In un libro di straziante bellezza, Tutti i bambini tranne uno, Philippe Forest compie un atto di impudicizia e di amore: racconta il cancro e la morte della figlia bambina, Non riuscirà a raccontare altro, nei libri successivi, e lo fa consapevole, come leggerete, di essere parte di uno “spettacolo raro”: la morte, e la morte di una bimba di pochi anni.
“La morte di un bambino è uno spettacolo raro. Riempite la sala. Fate il tutto esaurito. Si spintonano in platea, si spintonano in galleria. Dietro le quinte, il direttore di scena batte i tre colpi. Il sipario si alza, stupore. Non credete ai vostri occhi. In un batter d’occhio, la commedia è diventata tragedia. (…) Però non siete nella tragedia. Siete nella vita, e sono gli altri che chiamano la vostra vita: tragedia. Il disastro che vivete è al di là delle parole. Non se ne può dire niente. Non si scompone in atti, in scene”.
Forest è consapevole del ruolo che si assumeva durante la malattia di Pauline e di quello che si assume mentre racconta la sua morte. Questa consapevolezza e questa autocritica, anche, è quella che può fare la differenza. Ed è rara.
Siamo stati abituati per anni al dolore altrui esibito in televisione. Ora ci abituiamo al dolore narrato sui nostri social, spesso con ottime intenzioni e persino con ottimi risultati. C’è un mio contatto, che non nominerò, che postava con frequenza piccoli video sulla madre malata di Alzheimer. Chi è caregiver come lui si riconosce, si commuove, partecipa, lo sostiene. Lo comprendo. Resta in me un neanche sottinteso orrore verso l’esibizione di quel volto innocente e inconsapevole, esposto alla visione degli altri. E anche se quei video sono importanti per chi è nella stessa situazione, non riesco a non rabbrividire. Certo, dalla mia posizione di privilegio, io che ho perduto una madre lucidissima a dispetto dei suoi 91 anni.
C’è una morale in tutto questo? Non lo so, e non era mia intenzione trarne una. Vorrei che ci fosse rispetto nei confronti delle scelte degli altri. Anche se tutti abbiamo bisogno di raccontare il nostro lutto o la nostra paura o la nostra malattia. Ma non tutti decidiamo di farlo.
Come scrive, ancora, Forest:
“La maggior parte degli umani pensa che esista nel mondo una quantità limitata di fortuna. Di qui l’espressione di contentezza che passa sul loro volto quando vedono un morente. Credono che il morente, con la sua disgrazia, liberi così la parte di fortuna che gli era riservata e che questa possa reintegrare il totale a disposizione dei vivi”.
Provare a dire questo non significa fare la morale. Anche se davanti a certe reazioni scomposte lette ieri sera viene voglia.

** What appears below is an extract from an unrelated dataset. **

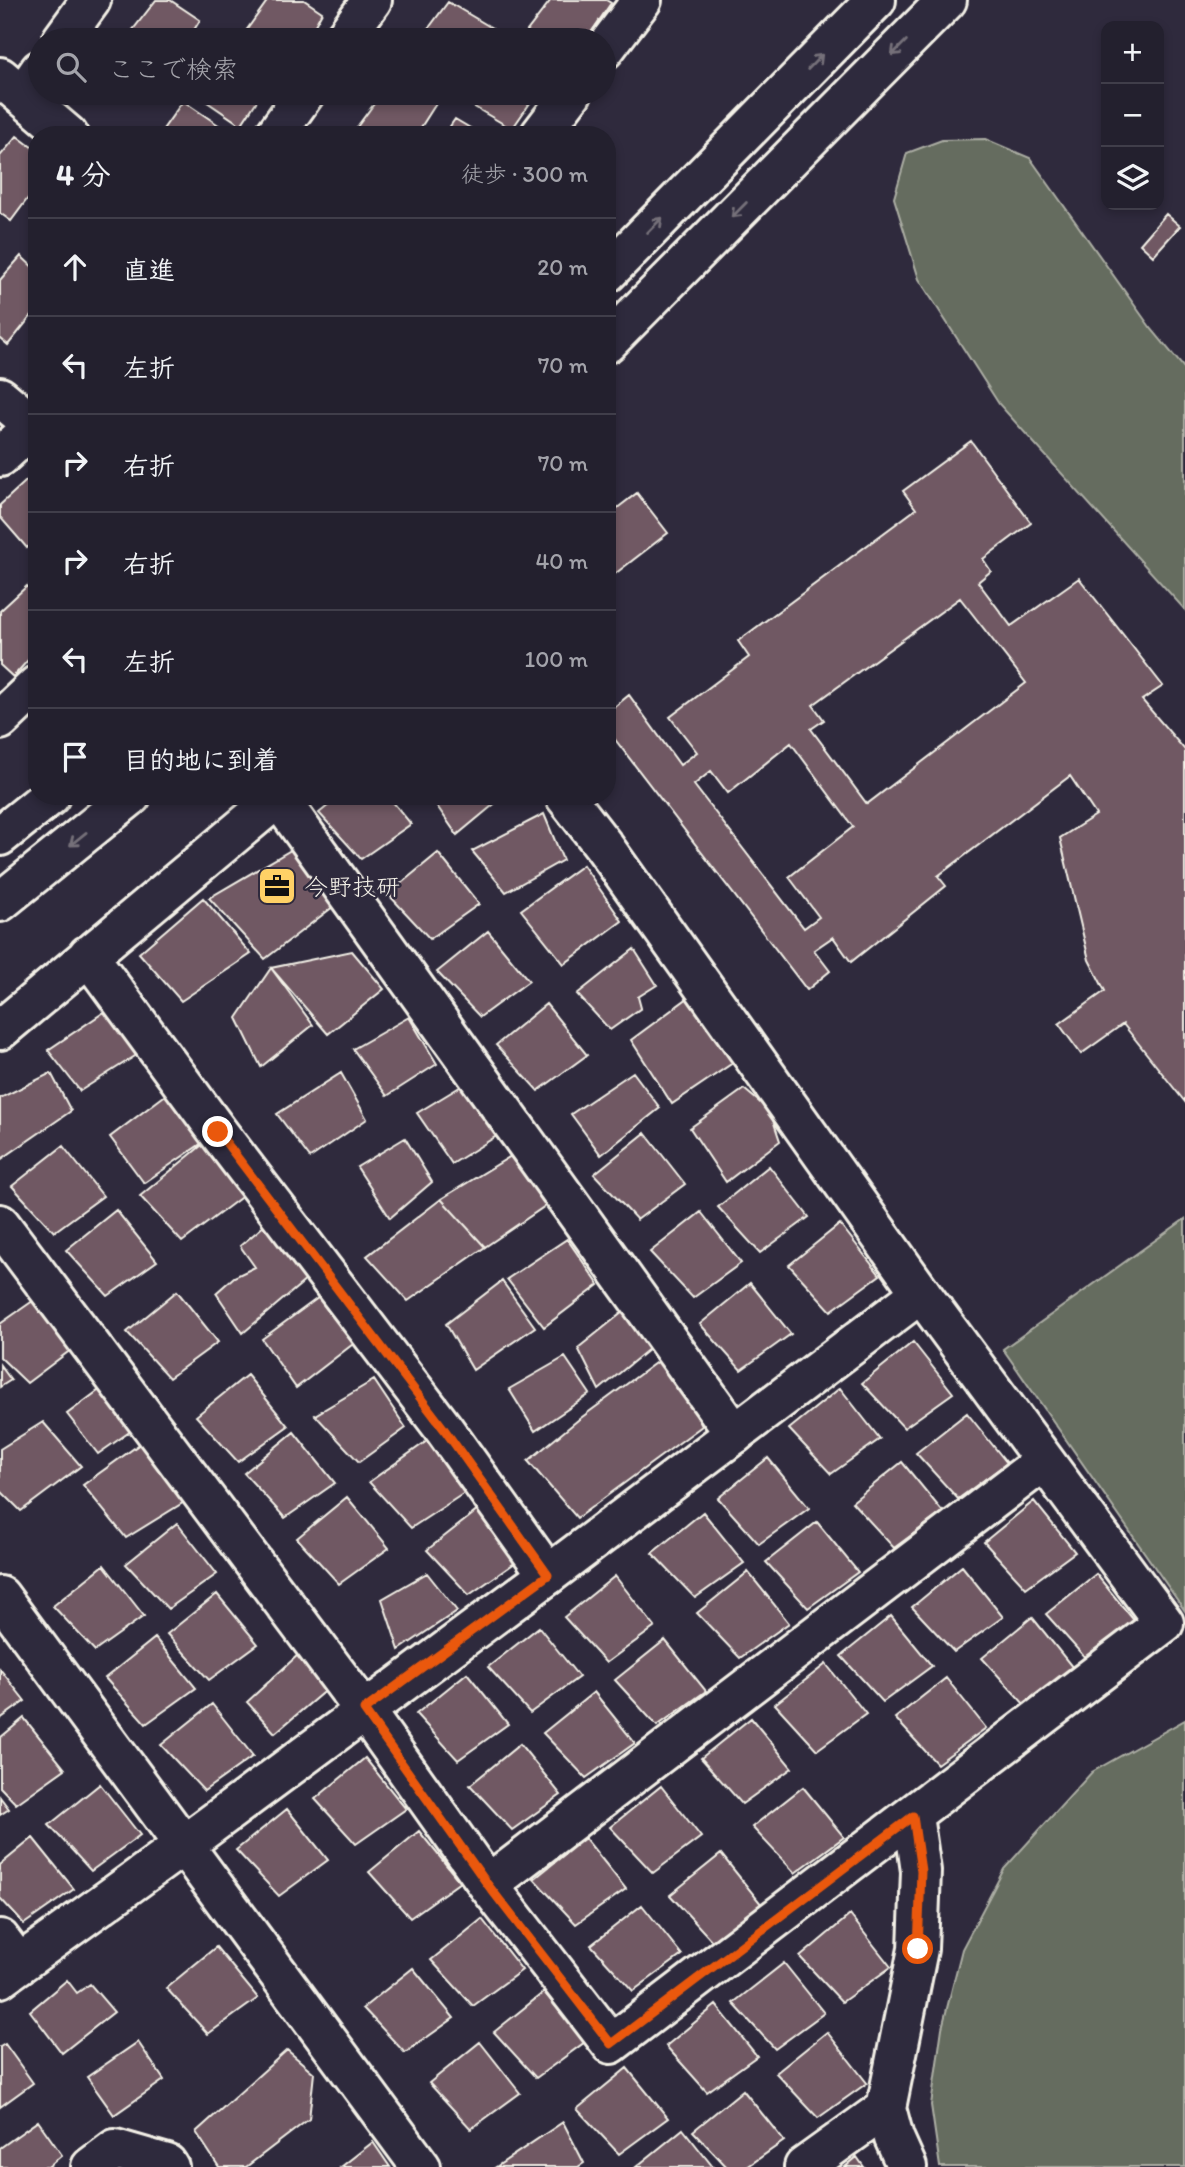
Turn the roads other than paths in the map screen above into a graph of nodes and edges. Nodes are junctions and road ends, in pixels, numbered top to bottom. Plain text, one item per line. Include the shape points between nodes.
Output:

Quella che dice che sapere se Purgatori è morto di cancro ai polmoni aiuterebbe a smettere di fumare (giuro).
Quella che dice che il giornalismo è questo (col cavolo: il giornalismo è scrivere del missile di Ustica, non chiedere di cosa è morta una persona).
Quello che dice che la causa sono i vaccini (e magari le reazioni avverse, che ci sono, andrebbero ben indagate, ma mai e poi mai usate).
Quelli che, per farla corta, riversano le proprie paure e le proprie ferite sul dolore altrui, mentre magari sarebbe importante guardarle in faccia, queste paure che ci paralizzano, e provare a capire cosa possiamo fare.
So perfettamente che non torneremo in epoca pre-social, quando era ancora possibile tenere per sè alcune parti della propria vita o della propria morte: e, no, dire che un personaggio pubblico deve aspettarselo è una fesseria epocale. Ci si può aspettare la curiosità, ma non l’avidità di sapere tutto, minuto per minuto.
Fa male, in primis, ai vivi. A noi, se non fosse chiaro. Perché stiamo perdendo drammaticamente il contatto con le parti più importanti di noi. Quelle sacre, appunto.